BEIRUT: Hezbollah announced on Tuesday the appointment of Sheikh Naim Qassem as head of the movement, succeeding Hassan Nasrallah, who was assassinated by Israel last month.
“Hezbollah’s (governing) Shura Council agreed to elect… Sheikh Naim Qassem as secretary general,” the group said in a statement, more than a month after Nasrallah’s demise.
Qassem has long operated in the shadow of Nasrallah, being appointed the group’s deputy leader in 1991.
Hashem Safieddine, the head of Hezbollah’s executive council, was initially tipped to succeed Nasrallah.
But he too was killed in an Israeli air strike on Beirut’s southern suburbs shortly after Nasrallah’s death.
Qassem was elected two days earlier, a source close to Hezbollah told AFP.
Speaking on condition of anonymity, the source said a new Shura Council would be elected after the war.
The council may then opt to elect a new leader or keep Qassem in the top post, the source said.
“We consider this election evidence of the party’s recovery from the targeting” of its leaders, Hamas said in a statement, pledging “support for the new leadership”.
But Israel quickly hit back, with Defence Minister Yoav Gallant warning in a post on X that Qassem’s appointment would not last long.
“Temporary appointment.
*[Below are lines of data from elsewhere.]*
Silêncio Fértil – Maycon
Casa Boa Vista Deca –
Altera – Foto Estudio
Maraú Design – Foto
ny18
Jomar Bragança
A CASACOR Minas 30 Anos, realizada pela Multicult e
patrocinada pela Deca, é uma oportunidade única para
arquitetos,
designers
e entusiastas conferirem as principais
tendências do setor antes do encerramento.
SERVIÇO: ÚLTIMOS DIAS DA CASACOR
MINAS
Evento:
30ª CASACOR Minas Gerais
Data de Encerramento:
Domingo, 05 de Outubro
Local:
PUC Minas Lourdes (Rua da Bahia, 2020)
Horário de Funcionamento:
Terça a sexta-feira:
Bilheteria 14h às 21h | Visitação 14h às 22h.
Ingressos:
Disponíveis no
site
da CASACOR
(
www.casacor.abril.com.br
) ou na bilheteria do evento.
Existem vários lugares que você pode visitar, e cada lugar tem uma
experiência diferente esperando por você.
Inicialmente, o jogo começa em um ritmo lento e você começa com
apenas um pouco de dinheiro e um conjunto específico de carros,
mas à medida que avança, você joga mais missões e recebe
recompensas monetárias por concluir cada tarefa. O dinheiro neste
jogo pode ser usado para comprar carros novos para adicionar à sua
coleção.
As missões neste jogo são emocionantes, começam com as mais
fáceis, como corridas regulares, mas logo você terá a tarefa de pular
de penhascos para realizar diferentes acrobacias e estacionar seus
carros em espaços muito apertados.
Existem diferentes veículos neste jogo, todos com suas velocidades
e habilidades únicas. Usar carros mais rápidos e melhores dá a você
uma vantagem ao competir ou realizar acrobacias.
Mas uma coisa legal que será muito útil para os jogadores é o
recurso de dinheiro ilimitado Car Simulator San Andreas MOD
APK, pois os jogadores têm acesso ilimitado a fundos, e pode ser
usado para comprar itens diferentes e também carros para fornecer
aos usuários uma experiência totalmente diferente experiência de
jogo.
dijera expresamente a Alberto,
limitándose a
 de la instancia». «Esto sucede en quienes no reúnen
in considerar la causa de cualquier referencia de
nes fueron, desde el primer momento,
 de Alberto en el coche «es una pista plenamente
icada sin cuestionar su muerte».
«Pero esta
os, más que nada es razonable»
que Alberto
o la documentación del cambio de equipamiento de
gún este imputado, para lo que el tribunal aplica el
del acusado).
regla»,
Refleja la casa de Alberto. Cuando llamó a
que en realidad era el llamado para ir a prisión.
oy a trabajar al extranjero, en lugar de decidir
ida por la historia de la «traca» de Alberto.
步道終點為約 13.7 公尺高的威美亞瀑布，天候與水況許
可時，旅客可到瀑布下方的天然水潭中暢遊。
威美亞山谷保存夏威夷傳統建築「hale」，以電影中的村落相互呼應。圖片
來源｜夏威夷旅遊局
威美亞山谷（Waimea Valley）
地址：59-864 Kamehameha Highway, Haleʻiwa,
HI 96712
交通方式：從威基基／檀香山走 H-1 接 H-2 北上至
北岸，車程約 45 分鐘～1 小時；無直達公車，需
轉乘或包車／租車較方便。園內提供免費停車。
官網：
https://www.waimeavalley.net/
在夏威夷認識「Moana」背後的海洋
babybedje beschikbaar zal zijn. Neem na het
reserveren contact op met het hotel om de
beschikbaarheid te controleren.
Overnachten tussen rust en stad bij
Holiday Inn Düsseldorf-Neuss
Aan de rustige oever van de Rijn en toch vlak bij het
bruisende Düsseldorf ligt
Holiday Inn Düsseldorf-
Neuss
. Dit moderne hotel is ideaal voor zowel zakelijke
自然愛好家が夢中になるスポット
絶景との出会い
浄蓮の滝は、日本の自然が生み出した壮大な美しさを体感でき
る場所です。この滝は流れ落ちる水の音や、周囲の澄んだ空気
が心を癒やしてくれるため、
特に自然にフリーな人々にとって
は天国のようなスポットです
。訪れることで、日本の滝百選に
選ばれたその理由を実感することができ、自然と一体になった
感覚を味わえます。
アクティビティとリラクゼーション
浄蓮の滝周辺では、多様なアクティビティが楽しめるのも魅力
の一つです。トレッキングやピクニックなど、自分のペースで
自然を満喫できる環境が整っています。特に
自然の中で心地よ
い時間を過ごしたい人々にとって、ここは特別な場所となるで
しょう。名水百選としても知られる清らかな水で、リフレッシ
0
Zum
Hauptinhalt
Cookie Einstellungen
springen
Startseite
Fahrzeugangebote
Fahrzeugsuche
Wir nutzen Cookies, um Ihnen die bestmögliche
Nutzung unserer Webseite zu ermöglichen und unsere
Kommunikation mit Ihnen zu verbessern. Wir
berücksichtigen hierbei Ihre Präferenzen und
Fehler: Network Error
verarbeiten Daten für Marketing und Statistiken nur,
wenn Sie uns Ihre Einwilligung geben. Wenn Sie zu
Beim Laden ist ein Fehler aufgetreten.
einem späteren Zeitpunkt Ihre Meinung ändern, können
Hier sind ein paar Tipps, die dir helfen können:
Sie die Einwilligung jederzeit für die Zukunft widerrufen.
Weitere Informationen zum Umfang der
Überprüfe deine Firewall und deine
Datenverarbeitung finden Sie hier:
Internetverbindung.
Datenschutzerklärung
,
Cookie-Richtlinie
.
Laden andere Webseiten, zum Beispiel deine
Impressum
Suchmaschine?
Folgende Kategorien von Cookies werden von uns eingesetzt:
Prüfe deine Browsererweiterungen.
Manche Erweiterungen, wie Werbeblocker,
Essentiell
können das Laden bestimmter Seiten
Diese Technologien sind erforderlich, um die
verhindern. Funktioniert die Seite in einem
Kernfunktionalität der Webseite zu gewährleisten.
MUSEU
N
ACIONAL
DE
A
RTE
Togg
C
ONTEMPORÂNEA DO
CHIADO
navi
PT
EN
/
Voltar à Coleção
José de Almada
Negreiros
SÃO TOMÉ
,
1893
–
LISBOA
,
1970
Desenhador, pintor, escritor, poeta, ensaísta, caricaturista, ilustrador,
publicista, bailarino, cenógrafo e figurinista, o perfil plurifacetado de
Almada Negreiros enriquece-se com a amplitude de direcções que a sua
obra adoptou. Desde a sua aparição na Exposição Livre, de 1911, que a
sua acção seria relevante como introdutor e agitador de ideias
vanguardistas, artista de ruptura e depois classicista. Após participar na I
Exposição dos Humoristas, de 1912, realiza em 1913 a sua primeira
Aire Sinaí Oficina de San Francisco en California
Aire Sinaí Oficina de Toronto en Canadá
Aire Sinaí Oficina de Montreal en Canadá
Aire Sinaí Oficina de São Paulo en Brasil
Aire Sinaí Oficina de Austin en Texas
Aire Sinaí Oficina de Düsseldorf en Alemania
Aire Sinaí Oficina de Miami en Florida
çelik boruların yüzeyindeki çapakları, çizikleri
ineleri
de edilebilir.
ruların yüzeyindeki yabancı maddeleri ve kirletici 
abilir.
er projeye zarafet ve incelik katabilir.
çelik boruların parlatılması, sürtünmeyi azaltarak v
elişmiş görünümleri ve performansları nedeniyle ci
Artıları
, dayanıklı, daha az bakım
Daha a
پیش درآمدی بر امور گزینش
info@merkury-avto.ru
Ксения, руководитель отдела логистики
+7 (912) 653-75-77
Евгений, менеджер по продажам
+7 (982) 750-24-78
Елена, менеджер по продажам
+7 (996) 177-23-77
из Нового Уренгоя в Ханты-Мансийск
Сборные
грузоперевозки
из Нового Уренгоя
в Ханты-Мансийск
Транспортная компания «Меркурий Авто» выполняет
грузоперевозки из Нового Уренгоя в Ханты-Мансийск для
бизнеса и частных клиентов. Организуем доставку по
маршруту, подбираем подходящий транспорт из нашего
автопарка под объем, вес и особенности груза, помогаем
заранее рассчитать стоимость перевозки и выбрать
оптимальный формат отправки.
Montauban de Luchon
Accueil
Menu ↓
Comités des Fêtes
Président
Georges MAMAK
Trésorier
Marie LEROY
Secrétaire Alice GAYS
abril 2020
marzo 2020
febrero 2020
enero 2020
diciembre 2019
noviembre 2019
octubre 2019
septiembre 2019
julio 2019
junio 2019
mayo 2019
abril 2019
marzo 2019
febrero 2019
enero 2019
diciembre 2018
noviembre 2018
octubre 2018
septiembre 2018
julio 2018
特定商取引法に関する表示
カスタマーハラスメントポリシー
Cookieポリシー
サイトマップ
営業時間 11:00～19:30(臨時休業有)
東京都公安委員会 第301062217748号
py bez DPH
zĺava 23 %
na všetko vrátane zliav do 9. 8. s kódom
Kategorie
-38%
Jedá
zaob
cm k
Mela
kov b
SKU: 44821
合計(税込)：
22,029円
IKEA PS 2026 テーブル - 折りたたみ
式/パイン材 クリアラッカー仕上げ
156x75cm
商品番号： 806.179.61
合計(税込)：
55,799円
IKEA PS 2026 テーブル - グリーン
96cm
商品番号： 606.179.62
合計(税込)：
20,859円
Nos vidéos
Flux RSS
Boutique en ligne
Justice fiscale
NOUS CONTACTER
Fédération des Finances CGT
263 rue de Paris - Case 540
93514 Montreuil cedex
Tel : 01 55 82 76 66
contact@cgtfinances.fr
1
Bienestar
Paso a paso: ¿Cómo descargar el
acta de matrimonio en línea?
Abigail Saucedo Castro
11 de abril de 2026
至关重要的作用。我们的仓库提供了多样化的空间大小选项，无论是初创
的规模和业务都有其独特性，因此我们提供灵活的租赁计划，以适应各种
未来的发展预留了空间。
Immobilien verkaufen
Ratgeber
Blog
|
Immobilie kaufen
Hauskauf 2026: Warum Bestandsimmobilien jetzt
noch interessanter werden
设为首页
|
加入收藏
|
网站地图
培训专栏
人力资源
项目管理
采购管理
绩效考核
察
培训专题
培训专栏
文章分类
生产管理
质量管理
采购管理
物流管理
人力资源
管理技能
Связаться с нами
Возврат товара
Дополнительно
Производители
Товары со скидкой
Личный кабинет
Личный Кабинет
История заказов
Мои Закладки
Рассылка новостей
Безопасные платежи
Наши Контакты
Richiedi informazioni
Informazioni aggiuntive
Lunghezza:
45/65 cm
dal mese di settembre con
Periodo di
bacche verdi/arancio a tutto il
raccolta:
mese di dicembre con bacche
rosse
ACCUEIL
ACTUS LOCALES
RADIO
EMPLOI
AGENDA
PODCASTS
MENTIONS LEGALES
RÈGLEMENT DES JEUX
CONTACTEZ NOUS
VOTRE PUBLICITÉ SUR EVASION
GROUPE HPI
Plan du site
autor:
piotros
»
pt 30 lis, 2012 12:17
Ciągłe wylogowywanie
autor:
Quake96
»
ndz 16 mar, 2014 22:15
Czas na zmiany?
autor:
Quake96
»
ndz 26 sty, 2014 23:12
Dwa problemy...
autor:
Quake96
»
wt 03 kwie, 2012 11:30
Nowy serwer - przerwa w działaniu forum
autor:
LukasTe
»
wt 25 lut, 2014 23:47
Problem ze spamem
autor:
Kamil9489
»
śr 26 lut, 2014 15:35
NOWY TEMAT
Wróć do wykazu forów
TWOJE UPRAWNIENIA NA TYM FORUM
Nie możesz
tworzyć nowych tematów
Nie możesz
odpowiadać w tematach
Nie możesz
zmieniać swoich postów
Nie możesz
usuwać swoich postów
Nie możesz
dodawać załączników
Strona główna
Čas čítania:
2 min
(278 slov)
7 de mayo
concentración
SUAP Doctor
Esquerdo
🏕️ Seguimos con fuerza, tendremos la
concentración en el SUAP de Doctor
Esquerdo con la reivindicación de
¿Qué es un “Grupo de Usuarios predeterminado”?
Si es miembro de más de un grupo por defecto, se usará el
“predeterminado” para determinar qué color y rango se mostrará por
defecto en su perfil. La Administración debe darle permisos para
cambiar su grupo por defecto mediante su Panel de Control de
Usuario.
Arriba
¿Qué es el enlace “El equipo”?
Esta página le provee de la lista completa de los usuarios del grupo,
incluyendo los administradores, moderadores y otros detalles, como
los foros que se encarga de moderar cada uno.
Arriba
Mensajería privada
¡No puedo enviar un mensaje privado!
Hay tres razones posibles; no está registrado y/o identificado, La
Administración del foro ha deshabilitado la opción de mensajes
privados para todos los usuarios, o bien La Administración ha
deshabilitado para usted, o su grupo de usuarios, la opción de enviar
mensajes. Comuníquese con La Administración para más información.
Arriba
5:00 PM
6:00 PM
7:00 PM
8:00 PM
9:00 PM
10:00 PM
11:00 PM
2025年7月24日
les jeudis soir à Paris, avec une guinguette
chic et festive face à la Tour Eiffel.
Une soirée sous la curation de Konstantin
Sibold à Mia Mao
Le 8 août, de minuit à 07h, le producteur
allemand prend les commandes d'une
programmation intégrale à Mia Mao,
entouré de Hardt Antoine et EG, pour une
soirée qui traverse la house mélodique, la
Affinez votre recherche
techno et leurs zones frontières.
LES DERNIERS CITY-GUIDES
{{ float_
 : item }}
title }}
Not for long,” Gallant posted on X with a photo of Qassem.
In his most recent speech on Oct 15, Qassem said a ceasefire was the only way Israel could guarantee the return of its residents to the north.
Who is Sheikh Naim Qassem?
Qassem, 71, was one of Hezbollah’s founders in 1982 and had been the party’s deputy secretary general since 1991, the year before Nasrallah took the helm.
He was born in Beirut in 1953 to a family from the village of Kfar Fila, on the border with Israel.
He was appointed as Hezbollah’s deputy chief by Abbas al-Musawi, who was killed by an Israeli helicopter attack the following year.
Qassem was the most senior Hezbollah official to continue making public appearances after Nasrallah largely went into hiding following the 2006 flare-up with Israel.
He has long been one of the group’s leading spokesmen, conducting interviews with foreign media, even as cross-border hostilities with Israel raged over the last year.
Since Nasrallah’s killing in a massive Israeli air strike on September 27, Qassem has made three televised addresses, speaking in more formal Arabic than the colloquial Lebanese favoured by Nasrallah.